> _Directions for this task_
According to the virtual memory section notes, how many bytes make up one x86-64 page?

> _Passage shown_

>>

Section 6: Virtual memory

The pset for this unit concerns our tiny WeensyOS operating system. Our section concerns x86-64 virtual memory and WeensyOS’s internal interfaces for dealing with virtual memory. It will be easiest to follow if you are familiar with the problem set specification.

The coding exercises in this section use the cs61-sections/kernels1 subdirectory. This version of WeensyOS uses identity mappings; all processes share the same page table (the kernel page table), but the kernel is isolated. This resembles the state of your pset 3 after step 1.

What is virtual memory?

Virtual memory is the processor feature that supports process isolation for primary memory (the part of the computer that stores data and has addresses). It allows different processes to have completely different views of memory. For instance, the data stored at address 0x100000 in the two processes might be totally different, even though the addresses are the same.

Virtual memory is a very powerful technique with many possible use cases, and when originally developed it was not used primarily for isolation, but isolation is its most important use case now.

Part A: Page alignment

x86-64 virtual memory is paged, meaning memory is managed in units of pages—aligned groups of 2¹² = 4096 bytes. The mapping data structure implemented by vmiter is therefore called a page table. A virtual page is a page-aligned sequence of 2¹² contiguous virtual addresses, and a physical page is a page-aligned sequence of 2¹² contiguous physical addresses.

Paged virtual memory has two features:

Each virtual page maps arbitrarily to any physical page (or to a fault).
But within each page, each address maps onto the corresponding physical address in fixed fashion, relative to the page mapping.

Mathematically, a valid x86-64 virtual memory mapping function \mathscr{P} : \textit{VA} \mapsto \textit{PA} from virtual addresses to physical addresses must be piecewise linear on aligned pages (units of 2¹² bytes). It will meet these requirements:

\mathscr{P}(p \ll 12) = x \ll 12 for some integer x, and
\mathscr{P}((p \ll 12) + o) = \mathscr{P}(p \ll 12) + o whenever 0\leq o <2^{12}.

EXERCISE A1. Assume \mathscr{P}_1 is a virtual memory mapping function having:

\mathscr{P}_1(0) = 0

\mathscr{P}_1(10) = 10

\mathscr{P}_1(\text{0x3009}) = \text{0x19009}

Can \mathscr{P}_1 be a valid x86-64 virtual memory mapping function?

Yes; it meets both requirements.

<<

> _Study material_
>>

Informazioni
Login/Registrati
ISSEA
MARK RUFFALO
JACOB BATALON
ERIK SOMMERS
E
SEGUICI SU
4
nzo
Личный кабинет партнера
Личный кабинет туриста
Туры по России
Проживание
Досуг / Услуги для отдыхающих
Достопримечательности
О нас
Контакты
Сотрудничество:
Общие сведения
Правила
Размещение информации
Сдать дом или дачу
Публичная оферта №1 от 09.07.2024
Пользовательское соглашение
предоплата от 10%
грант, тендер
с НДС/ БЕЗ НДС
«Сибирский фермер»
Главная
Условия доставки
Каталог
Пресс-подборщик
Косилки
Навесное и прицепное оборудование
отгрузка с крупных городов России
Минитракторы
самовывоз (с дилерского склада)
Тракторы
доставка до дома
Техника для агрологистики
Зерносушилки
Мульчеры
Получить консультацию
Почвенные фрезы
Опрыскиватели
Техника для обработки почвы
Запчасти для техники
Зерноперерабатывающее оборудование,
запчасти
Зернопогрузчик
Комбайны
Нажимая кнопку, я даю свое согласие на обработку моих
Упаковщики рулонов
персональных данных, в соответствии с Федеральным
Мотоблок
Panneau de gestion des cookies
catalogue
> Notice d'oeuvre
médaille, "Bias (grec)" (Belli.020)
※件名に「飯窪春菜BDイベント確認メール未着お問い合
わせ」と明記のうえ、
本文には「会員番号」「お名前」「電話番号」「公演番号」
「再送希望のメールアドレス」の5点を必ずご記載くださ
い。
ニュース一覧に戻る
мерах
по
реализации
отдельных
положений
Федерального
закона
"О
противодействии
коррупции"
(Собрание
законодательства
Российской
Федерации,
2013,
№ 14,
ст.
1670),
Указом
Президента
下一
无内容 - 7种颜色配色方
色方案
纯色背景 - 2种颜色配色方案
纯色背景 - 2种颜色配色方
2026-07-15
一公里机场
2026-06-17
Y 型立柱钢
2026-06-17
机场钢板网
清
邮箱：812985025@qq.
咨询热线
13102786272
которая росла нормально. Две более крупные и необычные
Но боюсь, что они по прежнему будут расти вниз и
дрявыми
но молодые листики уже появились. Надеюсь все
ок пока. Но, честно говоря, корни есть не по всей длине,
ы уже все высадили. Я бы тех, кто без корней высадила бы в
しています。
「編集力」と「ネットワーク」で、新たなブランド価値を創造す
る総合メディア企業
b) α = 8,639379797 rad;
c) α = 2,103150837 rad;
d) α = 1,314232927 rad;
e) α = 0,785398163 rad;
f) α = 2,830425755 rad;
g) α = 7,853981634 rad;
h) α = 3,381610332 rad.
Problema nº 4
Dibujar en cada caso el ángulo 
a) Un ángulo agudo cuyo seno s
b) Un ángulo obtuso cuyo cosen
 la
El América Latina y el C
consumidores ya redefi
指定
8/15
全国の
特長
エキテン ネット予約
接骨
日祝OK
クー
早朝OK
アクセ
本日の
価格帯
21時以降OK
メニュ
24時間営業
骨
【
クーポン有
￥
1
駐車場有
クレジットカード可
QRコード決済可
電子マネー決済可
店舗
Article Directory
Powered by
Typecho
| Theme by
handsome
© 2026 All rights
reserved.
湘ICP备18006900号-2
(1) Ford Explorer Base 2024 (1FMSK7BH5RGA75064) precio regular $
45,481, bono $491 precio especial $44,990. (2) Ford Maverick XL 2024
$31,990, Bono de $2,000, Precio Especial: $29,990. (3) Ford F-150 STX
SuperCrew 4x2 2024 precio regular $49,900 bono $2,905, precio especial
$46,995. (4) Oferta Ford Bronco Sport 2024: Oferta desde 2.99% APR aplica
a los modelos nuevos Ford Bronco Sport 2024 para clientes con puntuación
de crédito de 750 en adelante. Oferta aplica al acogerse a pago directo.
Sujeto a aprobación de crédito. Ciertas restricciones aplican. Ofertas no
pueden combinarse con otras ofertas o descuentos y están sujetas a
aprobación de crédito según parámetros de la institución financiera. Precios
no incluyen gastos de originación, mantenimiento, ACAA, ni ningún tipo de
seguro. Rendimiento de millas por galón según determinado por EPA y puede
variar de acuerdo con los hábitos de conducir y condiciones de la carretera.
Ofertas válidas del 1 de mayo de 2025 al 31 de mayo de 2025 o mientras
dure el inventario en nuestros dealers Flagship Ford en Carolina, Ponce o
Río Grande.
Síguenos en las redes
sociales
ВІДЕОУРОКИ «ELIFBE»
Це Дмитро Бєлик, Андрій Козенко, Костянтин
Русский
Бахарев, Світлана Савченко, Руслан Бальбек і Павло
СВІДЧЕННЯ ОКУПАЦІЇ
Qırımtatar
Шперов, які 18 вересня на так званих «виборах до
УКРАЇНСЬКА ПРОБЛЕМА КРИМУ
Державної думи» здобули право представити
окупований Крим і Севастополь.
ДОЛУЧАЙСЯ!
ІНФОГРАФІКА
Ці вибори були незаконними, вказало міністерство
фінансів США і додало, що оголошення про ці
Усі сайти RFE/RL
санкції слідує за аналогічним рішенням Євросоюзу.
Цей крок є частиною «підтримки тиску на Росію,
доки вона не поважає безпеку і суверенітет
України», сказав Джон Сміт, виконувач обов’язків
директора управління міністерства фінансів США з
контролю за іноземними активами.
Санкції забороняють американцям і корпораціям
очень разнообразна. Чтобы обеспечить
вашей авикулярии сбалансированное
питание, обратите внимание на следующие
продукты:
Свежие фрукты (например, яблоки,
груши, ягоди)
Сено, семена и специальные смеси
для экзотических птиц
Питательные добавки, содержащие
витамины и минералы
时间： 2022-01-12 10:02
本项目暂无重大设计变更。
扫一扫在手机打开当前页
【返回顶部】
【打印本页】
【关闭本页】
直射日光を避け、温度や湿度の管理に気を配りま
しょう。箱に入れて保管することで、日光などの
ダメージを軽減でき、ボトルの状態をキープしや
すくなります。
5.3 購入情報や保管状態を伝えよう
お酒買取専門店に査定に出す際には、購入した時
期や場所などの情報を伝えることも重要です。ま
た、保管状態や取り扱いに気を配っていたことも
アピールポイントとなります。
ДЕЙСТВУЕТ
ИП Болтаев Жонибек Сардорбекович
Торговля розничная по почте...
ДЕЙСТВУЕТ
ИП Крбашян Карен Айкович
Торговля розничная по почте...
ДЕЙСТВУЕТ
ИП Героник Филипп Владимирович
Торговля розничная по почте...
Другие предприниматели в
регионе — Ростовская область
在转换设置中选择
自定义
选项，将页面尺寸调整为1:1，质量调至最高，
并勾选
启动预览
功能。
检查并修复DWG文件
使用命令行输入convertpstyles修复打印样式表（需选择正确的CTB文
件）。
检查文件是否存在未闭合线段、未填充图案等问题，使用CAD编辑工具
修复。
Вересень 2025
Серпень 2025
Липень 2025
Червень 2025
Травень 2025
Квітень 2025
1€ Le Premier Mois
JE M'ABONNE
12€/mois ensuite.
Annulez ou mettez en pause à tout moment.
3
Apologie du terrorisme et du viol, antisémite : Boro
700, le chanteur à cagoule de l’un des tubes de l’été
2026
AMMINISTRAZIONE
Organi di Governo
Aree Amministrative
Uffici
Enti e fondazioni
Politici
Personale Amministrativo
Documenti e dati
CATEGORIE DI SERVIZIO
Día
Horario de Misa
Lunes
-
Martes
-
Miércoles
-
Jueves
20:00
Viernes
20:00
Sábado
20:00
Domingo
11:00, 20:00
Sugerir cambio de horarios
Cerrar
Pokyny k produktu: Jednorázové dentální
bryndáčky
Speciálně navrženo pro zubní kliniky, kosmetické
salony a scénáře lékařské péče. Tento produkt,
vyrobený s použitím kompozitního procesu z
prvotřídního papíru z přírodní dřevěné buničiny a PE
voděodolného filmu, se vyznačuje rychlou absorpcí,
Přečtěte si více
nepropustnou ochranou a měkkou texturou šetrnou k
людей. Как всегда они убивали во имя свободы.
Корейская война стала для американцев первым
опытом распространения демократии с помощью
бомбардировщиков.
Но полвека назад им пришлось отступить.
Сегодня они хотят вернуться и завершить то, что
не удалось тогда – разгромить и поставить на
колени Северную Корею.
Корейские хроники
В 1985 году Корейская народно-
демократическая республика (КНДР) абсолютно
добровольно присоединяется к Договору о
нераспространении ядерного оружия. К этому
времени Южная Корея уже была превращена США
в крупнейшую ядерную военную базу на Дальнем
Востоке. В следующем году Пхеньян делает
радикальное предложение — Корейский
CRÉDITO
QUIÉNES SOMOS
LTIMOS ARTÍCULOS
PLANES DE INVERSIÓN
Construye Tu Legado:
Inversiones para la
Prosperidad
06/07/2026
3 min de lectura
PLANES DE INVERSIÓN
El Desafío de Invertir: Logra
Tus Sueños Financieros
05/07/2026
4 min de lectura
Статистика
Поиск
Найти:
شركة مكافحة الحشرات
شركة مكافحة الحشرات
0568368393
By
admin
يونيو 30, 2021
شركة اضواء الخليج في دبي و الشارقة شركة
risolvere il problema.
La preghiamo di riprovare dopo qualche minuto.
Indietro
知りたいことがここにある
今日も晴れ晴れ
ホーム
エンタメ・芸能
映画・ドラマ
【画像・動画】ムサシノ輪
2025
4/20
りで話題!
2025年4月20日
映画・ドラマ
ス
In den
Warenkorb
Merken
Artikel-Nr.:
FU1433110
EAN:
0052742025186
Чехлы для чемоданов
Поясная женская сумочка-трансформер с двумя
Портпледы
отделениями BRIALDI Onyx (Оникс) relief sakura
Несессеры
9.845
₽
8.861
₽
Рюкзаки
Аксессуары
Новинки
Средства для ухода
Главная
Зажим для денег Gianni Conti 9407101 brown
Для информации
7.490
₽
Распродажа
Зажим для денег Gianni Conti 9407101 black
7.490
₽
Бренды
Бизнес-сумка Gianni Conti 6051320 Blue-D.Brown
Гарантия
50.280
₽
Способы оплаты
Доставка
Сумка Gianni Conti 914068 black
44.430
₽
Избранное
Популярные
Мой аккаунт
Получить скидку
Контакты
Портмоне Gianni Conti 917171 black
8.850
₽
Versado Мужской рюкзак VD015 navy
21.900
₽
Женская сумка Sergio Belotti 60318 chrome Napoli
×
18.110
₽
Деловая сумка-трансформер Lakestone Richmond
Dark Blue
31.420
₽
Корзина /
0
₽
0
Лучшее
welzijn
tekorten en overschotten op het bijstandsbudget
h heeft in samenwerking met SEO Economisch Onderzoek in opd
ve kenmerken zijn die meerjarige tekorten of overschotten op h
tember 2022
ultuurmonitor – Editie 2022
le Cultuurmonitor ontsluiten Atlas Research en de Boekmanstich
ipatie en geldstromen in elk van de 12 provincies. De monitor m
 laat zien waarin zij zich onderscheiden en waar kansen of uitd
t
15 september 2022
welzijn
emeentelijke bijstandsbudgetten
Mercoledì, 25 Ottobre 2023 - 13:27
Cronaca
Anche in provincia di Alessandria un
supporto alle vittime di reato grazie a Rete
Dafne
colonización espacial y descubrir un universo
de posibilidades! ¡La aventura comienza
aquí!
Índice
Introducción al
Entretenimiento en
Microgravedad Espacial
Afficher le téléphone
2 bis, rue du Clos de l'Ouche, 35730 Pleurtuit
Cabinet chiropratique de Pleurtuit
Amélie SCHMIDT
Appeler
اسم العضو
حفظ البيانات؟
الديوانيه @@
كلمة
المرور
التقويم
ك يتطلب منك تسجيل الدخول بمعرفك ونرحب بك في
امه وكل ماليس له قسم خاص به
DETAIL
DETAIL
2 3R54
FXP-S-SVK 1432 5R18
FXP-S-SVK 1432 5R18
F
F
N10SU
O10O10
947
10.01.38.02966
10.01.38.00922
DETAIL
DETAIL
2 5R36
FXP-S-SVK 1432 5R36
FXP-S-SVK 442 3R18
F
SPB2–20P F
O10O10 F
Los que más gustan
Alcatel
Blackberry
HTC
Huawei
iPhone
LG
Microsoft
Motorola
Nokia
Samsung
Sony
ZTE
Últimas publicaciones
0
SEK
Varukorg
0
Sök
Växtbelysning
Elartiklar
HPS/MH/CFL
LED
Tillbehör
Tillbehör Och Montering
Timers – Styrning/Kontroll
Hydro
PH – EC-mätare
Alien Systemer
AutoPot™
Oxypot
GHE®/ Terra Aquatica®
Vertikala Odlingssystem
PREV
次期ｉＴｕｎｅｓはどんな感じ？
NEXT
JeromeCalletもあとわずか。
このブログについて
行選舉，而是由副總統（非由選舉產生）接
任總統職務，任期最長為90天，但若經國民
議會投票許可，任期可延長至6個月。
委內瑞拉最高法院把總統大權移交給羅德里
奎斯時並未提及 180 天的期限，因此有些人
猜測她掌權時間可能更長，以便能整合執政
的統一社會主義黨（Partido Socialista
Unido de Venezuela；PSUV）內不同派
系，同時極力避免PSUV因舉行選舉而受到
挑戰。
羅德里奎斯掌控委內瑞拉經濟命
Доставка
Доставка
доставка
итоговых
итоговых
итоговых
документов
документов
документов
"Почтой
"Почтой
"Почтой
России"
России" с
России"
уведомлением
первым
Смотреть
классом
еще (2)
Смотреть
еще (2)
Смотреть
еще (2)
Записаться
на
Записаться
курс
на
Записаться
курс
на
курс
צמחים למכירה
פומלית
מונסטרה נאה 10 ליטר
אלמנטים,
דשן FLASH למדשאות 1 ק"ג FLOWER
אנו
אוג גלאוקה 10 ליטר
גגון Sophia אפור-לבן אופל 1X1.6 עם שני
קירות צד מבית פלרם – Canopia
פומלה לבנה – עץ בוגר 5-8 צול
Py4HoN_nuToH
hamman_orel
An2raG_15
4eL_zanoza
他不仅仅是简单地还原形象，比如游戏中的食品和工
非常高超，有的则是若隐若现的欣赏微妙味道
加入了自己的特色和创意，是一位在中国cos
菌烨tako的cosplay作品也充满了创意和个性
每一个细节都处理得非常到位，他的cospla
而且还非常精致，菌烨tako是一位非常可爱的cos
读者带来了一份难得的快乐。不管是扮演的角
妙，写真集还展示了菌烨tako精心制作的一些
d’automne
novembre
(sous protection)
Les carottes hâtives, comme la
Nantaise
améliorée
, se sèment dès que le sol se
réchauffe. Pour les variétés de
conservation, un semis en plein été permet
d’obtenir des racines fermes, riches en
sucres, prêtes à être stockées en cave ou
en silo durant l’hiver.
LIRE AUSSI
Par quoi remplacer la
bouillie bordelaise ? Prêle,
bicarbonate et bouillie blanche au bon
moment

<<

> _Task solution_
One page is 2¹² = 4096 bytes.